6. The bridge detection, monitoring, fusion analysis, and maintenance decision-making method based on AI algorithms according to claim 1, characterized in that, Maintenance resource constraints include: total annual maintenance budget, single operation duration limits, and traffic control windows; The decision reasoning framework performs the following processing when generating a set of candidate maintenance schemes: The total annual maintenance budget is pre-allocated on a quarterly basis to obtain the available budget amount for each quarter; For each candidate maintenance plan in the candidate maintenance plan set, extract its resource consumption value, and calculate the total resource consumption for each quarter. When the accumulated value exceeds the available budget for the corresponding quarter, mark the candidate plan with the excess as pending adjustment. Match the single operation duration limit with the traffic control window to determine the executable time range of each candidate plan, and split or postpone the candidate plan that is not within the time range to complete the operation.

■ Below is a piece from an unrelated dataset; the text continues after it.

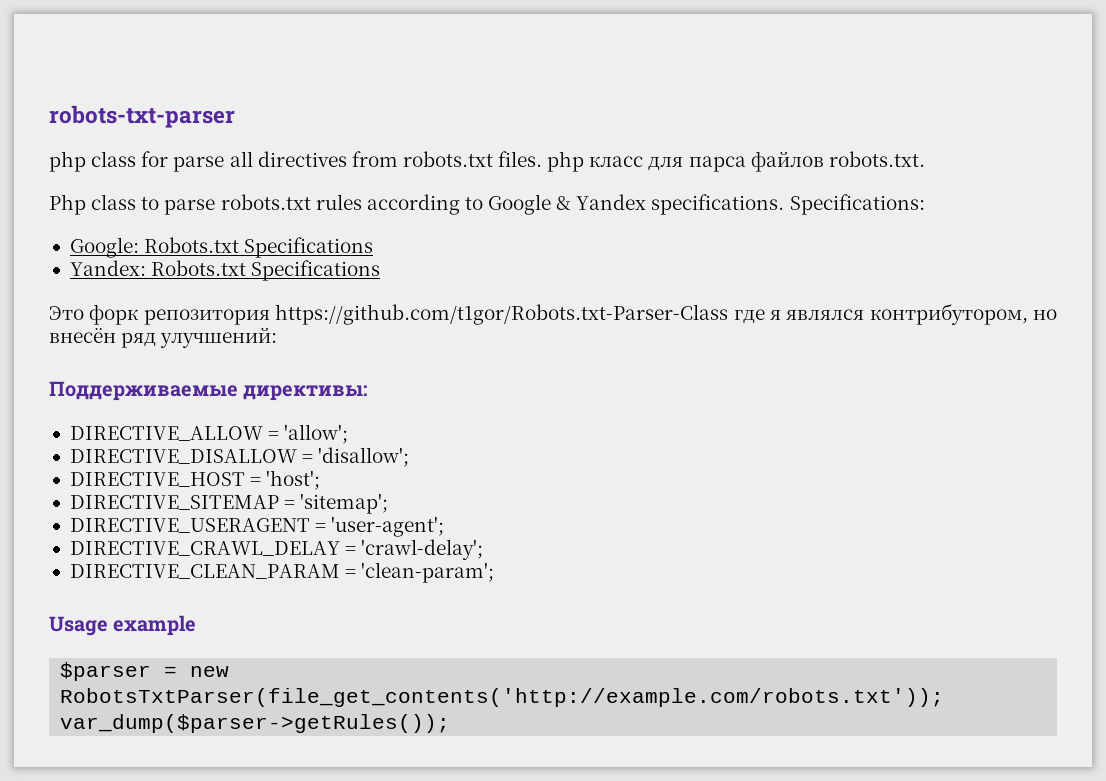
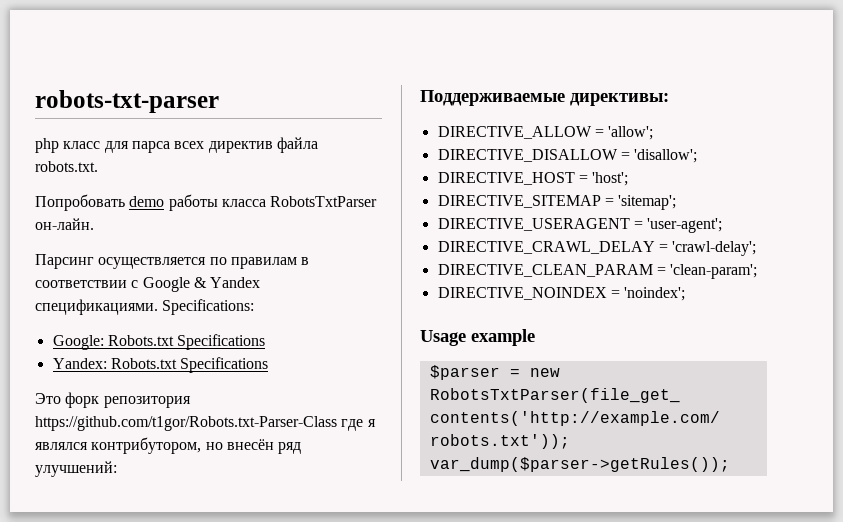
[91,151,925,172] [49,194,483,215] class for parse all directives from robots.txt files. php класс для парса файлов robots.txt. // Php class to parse robots.txt rules according to -> [63,137,318,153] [35,161,98,172] [35,194,378,211] [35,218,94,230] [35,254,310,269] [35,280,139,288] класс для парса всех директив файла robots.txt. // Попробовать demo работы класса RobotsTxtParser он-лайн. // Парсинг осуществляется по правилам в соответствии с
[651,194,785,215] specifications. -> [35,299,158,315] спецификациями.
(495, 572) none -> [437,287,686,301] // DIRECTIVE_NOINDEX = 'noindex';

7. The bridge detection, monitoring, fusion analysis, and maintenance decision-making method based on AI algorithms according to claim 1, characterized in that, The candidate maintenance plan set is screened and integrated according to the principles of urgency and resource balance, and the final maintenance decision instruction is output, including: For each candidate maintenance scheme in the candidate maintenance scheme set, an urgency score is calculated based on the decay level and component weight of its corresponding structural component, and the schemes are sorted from highest to lowest urgency score. Candidate schemes are then included one by one in the sorted order, while simultaneously accumulating resource consumption. Inclusion stops when the accumulated resource consumption first exceeds or equals the available budget, forming a preliminary scheme group. The spatial distribution of each candidate scheme in the preliminary scheme group is examined, and when maintenance operations for adjacent components can be combined, they are integrated to reduce duplicate entry costs. The preliminary scheme group is then arranged chronologically according to the executable time period, determining the planned execution window for each candidate scheme, and generating a final maintenance decision instruction containing the maintenance object, time window, and measure type.